Art and Design in the Modern Age has distinctive examples of conflicting responses to modernism. They Swapped Horses for Steel Steeds is the slogan on a Russian Imperial Porcelain Factory plate from 1928. Post-revolutionary leaders optimistically forecast that mass industrialization would quickly lead to an ideal society. In the lower half, the design depicts the bad old days (shown in black and white) when men struggled to cultivate their fields with horse-drawn plows. Above, in glowing color, tractors have tamed the rolling hills.
“Now we can look back at this and see it was a completely failed endeavor,” Abess says. “The attempt to industrialize so rapidly, concurrent with the collectivization of farms led to a disaster in the area of food production, mass famine, mass starvation. And so here you have a pretty little plate that, in fact, sought to carry out some fairly serious persuasion.”
When New Yorker Virginia Berresford painted The City in 1936, she expressed none of the optimism of her near-contemporary Russian designer. Instead of a Promethean image of man as maker and builder, she presents a beleaguered man and a defoliated tree.

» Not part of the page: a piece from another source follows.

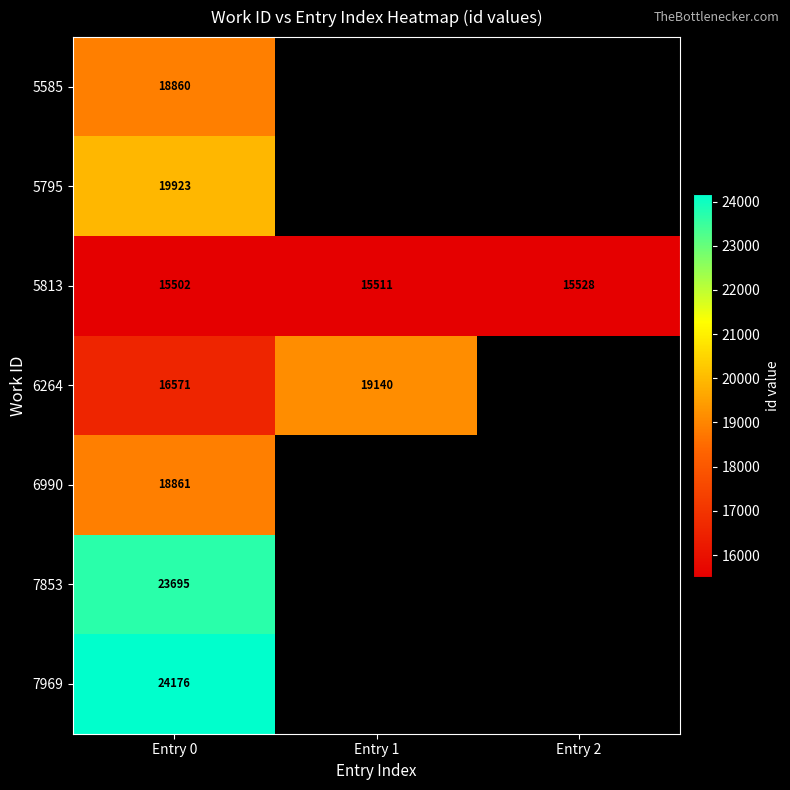

What is the total value across all series at Entry 0?

137588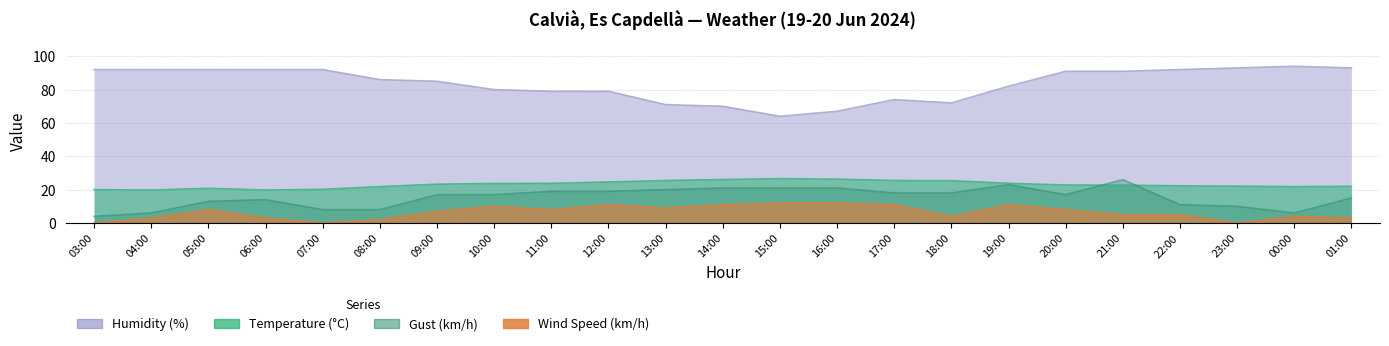

Rank the series by their maximum value, from lowest to highest.

Wind Speed (km/h), Gust (km/h), Temperature (°C), Humidity (%)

The metropolis glows as a pale chimera in the background, but the dominant scene carries a bleak message. Abess characterized her portrayal as “the backside of the modern world.”
Just as effective in conveying a very different sentiment is a silver-skinned tower, thrusting skyward. It is actually a scale, such as those in a doctor’s office or supermarket, but it embodies the buoyancy of its designer. Even if not intended as propaganda, its subliminal message is strong. Once again, an object is never just an object.
Lively and pertinent presentations of the Wolfsonian’s collection are enhanced by film screenings, lectures and activities like the recent Power of Design symposium. This was the first annual “think fair,” consisting of discussions, exhibitions, humor and prizes. “Complaint” was the theme and point of entry, designed to stimulate real world problem-solving. According to Leff, “more of a solutions think tank than a gripe fest.”
Urbanism, globalization, body image, hero worship — all are as current now as when the Industrial Revolution first provoked promotion and protest. By maintaining the relevance of their collections through active engagement with hot topics, institutions like the Wolfsonian successfully draw audiences away from their passive engagement with digital screens and through the museum doors.